[Recorded data]

--- START ---

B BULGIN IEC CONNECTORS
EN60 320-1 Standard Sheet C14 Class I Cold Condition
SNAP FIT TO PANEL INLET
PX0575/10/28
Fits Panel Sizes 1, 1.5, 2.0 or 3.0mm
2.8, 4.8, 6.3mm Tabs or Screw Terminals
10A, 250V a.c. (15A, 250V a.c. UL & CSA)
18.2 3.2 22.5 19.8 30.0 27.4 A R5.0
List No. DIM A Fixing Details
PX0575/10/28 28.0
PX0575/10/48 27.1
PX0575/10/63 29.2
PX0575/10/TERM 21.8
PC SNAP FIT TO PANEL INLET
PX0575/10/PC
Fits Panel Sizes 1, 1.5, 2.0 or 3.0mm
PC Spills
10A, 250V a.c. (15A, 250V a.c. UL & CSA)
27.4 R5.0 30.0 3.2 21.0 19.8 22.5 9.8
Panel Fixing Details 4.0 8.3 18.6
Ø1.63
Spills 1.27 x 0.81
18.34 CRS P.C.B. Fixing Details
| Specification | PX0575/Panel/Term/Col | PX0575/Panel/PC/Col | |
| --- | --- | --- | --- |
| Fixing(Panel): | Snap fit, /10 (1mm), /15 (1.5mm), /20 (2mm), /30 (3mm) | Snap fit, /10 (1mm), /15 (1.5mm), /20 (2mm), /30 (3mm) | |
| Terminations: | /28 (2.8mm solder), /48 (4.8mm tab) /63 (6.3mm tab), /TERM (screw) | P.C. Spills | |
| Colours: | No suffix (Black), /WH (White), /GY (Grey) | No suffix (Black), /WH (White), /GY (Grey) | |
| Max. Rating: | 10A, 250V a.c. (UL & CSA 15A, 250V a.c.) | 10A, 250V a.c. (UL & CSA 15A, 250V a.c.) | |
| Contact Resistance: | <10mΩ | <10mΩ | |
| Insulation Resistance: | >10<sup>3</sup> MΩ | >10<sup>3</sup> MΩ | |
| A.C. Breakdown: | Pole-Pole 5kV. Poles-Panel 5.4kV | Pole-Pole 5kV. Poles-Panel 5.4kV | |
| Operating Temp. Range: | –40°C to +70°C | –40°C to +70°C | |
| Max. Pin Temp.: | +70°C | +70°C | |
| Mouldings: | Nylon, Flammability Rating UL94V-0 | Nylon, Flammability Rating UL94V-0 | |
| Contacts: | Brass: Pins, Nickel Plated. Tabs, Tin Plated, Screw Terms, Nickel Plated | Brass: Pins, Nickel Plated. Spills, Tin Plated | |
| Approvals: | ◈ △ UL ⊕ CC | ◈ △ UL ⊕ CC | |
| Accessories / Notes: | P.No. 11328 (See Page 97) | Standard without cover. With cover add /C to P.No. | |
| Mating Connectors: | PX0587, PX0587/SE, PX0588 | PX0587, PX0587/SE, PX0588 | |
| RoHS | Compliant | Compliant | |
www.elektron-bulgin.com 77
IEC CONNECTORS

--- END ---

Exercise prompt: Write the lines out verbatim, from the one with "Poles-Panel 5.4kV | |" through the last line of the entries, and stop there.

Task output:
| A.C. Breakdown: | Pole-Pole 5kV. Poles-Panel 5.4kV | Pole-Pole 5kV. Poles-Panel 5.4kV | |
| Operating Temp. Range: | –40°C to +70°C | –40°C to +70°C | |
| Max. Pin Temp.: | +70°C | +70°C | |
| Mouldings: | Nylon, Flammability Rating UL94V-0 | Nylon, Flammability Rating UL94V-0 | |
| Contacts: | Brass: Pins, Nickel Plated. Tabs, Tin Plated, Screw Terms, Nickel Plated | Brass: Pins, Nickel Plated. Spills, Tin Plated | |
| Approvals: | ◈ △ UL ⊕ CC | ◈ △ UL ⊕ CC | |
| Accessories / Notes: | P.No. 11328 (See Page 97) | Standard without cover. With cover add /C to P.No. | |
| Mating Connectors: | PX0587, PX0587/SE, PX0588 | PX0587, PX0587/SE, PX0588 | |
| RoHS | Compliant | Compliant | |
www.elektron-bulgin.com 77
IEC CONNECTORS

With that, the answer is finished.